Remembering a life well lived and making a lasting impact – Connecticut in numbers

The Associated Press reported in a statement released in February this year:

Kenneth C. Kelly, a black electronics engineer whose antenna design contributed to the race to the moon, enabled satellite television and radio, and helped NASA communicate with Mars rovers and search for aliens, has died. The 92-year-old also worked to break down racial barriers in the Navy, California housing, and newspaper comic pages.

Kelly had developed Parkinson’s disease before his death on Feb.27, said his son Ron Kelly.

Kelly received more than a dozen patents for innovations in radar and antenna technology, work published in peer-reviewed journals from 1955 to 1999. His early work at Hughes Aircraft helped develop the guided missile systems and the ground satellites that tracked the Apollo space missions, he said in an oral lore recorded by his family.

His two-way antenna designs at Rantec Microwave Systems enabled DirecTV and Sirius XM connections for consumers and are included in the giant Mojave desert radio telescopes searching for life signs in space, his son and JPL colleagues said.

After many years working on space missions through NASA subcontractors, Kelly worked directly for JPL from 1999 until his retirement in 2002, helping develop robotic antennas for the Spirit and Mars rovers, according to Joseph Vacchione, who heads JPL’s antenna testing division Opportunity.

Kelly appeared in an Associated Press article in 1962 after he and his family moved to Gardena, a middle-class suburb that excluded blacks.

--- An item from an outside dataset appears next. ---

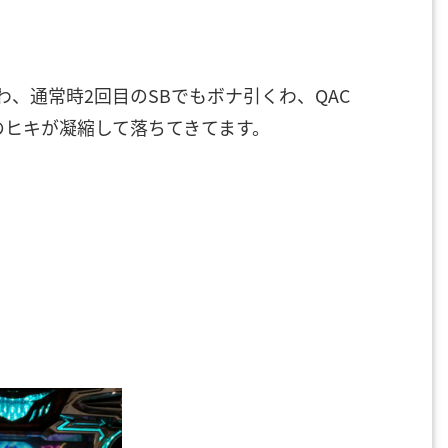
わ、通常時2回目のSBでもボナ引くわ、QAC
のヒキが凝縮して落ちてきてます。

To overcome a racist bond and repeated rejections from real estate agents, he had to ask a white colleague at Hughes to make the purchase for him.

“We have pretty much the same hopes, fears, ambitions, strengths and weaknesses that characterize all of human existence,” wrote Kelly in a letter to his white neighbors, urging them to put aside “stereotyped ideas,” according to the AP -Story.

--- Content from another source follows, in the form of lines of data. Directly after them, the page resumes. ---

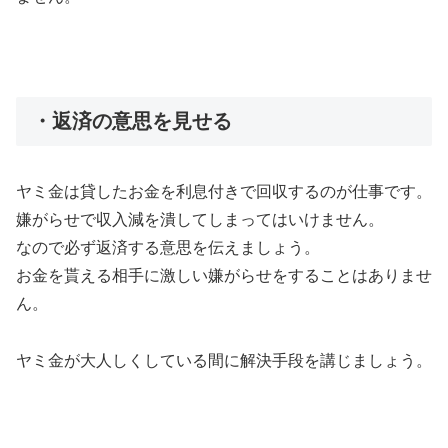
・返済の意思を見せる
ヤミ金は貸したお金を利息付きで回収するのが仕事です。
嫌がらせで収入減を潰してしまってはいけません。
なので必ず返済する意思を伝えましょう。
お金を貰える相手に激しい嫌がらせをすることはありませ
ん。
ヤミ金が大人しくしている間に解決手段を講じましょう。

Kelly and his wife, Loretta, later relocated near California State University-Northridge to be closer to his job and to take their children to better schools. According to oral tradition from 2017, the agent would not sell him the property, so he had to repeat the humiliating experience of white friends buying it for him before he signed the mortgage.

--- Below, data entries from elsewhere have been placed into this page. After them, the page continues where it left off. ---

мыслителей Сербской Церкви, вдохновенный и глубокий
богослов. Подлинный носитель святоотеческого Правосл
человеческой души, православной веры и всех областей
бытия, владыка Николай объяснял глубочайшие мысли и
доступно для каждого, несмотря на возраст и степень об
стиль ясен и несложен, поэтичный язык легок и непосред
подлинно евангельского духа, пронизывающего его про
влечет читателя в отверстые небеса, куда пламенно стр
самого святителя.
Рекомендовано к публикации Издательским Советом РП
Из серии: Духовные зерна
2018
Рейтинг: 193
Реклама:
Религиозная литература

Kelly became president of the San Fernando Valley Fair Housing Council, tested lists to prove discrimination, lobbyed authorities, and went to court to prevent whites-only advertising. To do more internally, he became a leading real estate agent and helped many black families move to new suburbs in the 1970s.

Kelly played another role in promoting racial harmony following the assassination of Rev. Martin Luther King Jr. in 1968. A white Kelly ally on the Fair Housing Council, schoolteacher Harriet Glickman, had corresponded with and urged cartoonist Charles Schulz , add a black character to your comic. Back then, blacks were practically invisible in the mass media.

Letters published by the Charles M. Schulz Museum indicate that the cartoonist was reluctant, fearing that the move would appear patronizing to blacks after King’s death. Glickman recruited Kelly to convince Schulz otherwise.

Kelly urged the cartoonist to treat the black character as “redundant” – just another member of the Peanuts gang. Franklin soon showed up on a beach and helped Charlie Brown build a sandcastle.

Born in New York City in 1928 and raised by a single mother who worked as a housemaid, Kelly began living at the Harlem YMCA at age 13, where he was cared for by older black men including photographer Gordon Parks. He tested Brooklyn Tech High School and then enlisted in the Navy for training as an electronics technician. He said he could only help white officers, wrote to the chief recruiter, and was allowed to take the engineering exam when President Harry Truman tried to desegregate the military.

“I think I’m a crazy optimist,” Kelly said in his oral story. “I’m definitely the half-full glass person. I meet a lot of people who are so pessimistic. I always thought I could. “

Kelly’s Navy training helped him excel at Brooklyn Polytechnic College and get a job with Hughes Aircraft in 1953. He later learned that his white colleagues had been interviewed to see if they would work with a black man; the few who said they were going to quit were told to do so.

Kelly and Loretta were members of the Ethical Cultural Society for decades. He also founded a Society of Black Scientists and Engineers that organized science fairs and information programs for minority students in Los Angeles, which was booming in the post-war era with blacks fleeing the south.

“I think the more contact between those who have succeeded in what they do and those who are several steps down the line, the better,” he said.

Kelly felt the sting of racism time and again in life, but was determined to overcome it.

“We have a terrible history of defeat, terrible conditions, death, rape, just a damn good history of black people in this country, but I don’t think it’s valuable to know unless it encourages you to to do more to somehow defeat it and I think we can, ”said Kelly in his oral lore.